___ Study text ___
First off, wow, what a great week at SES! After a much needed mental detox from the overload of great sessions and networking events, I wanted to throw some perspective your way from what happened at SES New York this year.
Hopefully you have had a chance to stay tuned to all of the great speaker highlights via our Facebook fan page. For those who didn’t, here is my take:
Search Marketing, without question, forces us to be as proactive as possible. I had the great opportunity to participate in the first day panel, Search: Where to Next. With all of us on the panel thinking further out than just around the corner, we fielded questions and provided insight on what the world of “Search” and how it will look like years from now. Most all of us agreed to some extent that search will not be overrun in the future by social, apps, personalization, etc., but that these verticals and topics will definitely change the landscape of the user experience in the future. Key takeaways include:
“Focus on Content, image and video delivery will become more prominent in the future. Quit building junk pages cause you think you are SEOing you site. Your content has to be engaging to be valuable in an increasingly social sphere.” – Josh McCoy
“Content is exploding. Build out long-term content- stuff you can keep on your site for 5-10 years. Look at the technical aspects of your Web site. Advanced SEO is taking the basics and doing them over and over and over again.” – Rob Garner
While everyone seems to be buzzing about the importance of social media and its relationship to search, it is imperative to remain posed on your on-site optimization. Shari Thurow provided instruction of the foundation of SEO in the session, Information Architecture for the Modern Website.
___ Dataset content ___
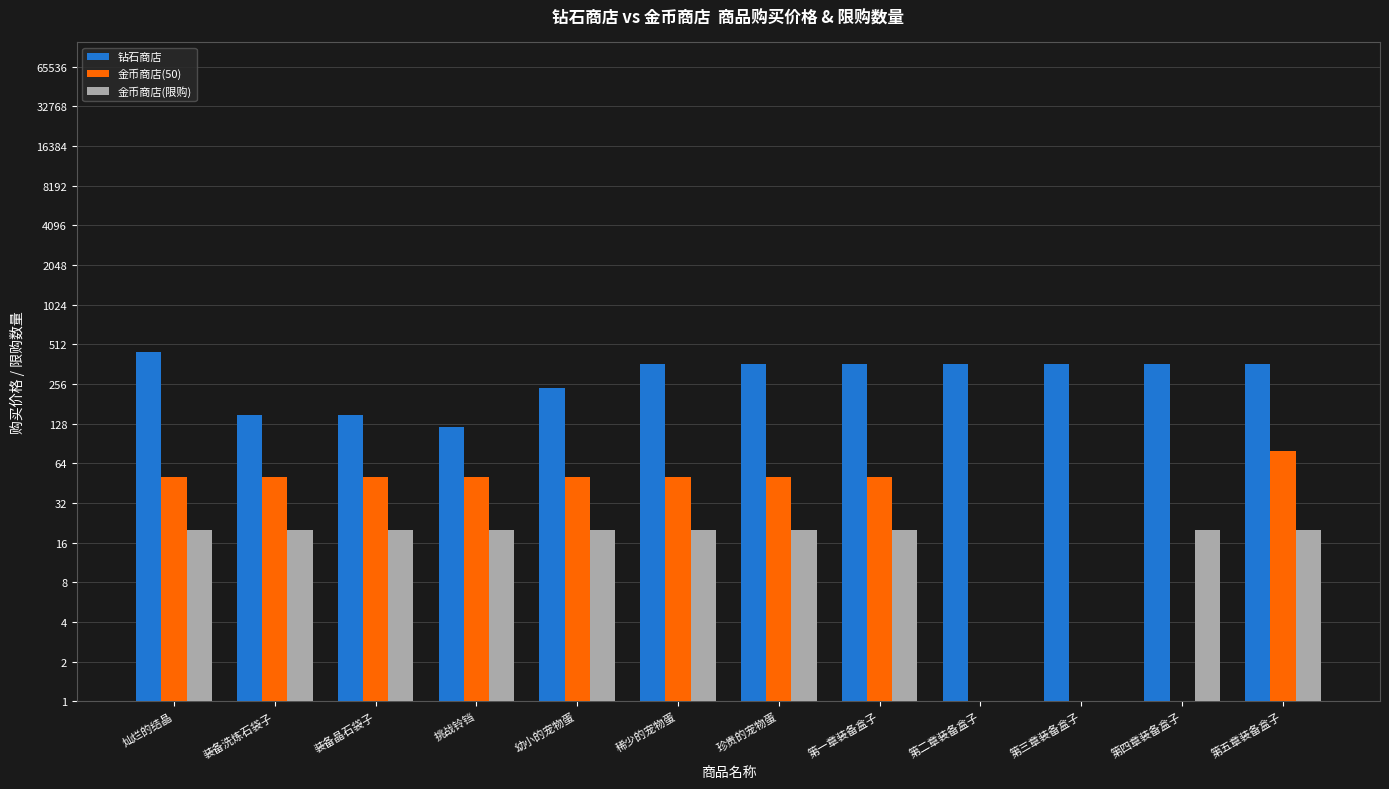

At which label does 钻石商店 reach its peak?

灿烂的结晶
___
Rewrite the conference recap starting with "First off, wow, what" and going on through "York this year.", with "mental detox" changed to "mental break". The listing comes from a different source than the text.

First off, wow, what a great week at SES! After a much needed mental break from the overload of great sessions and networking events, I wanted to throw some perspective your way from what happened at SES New York this year.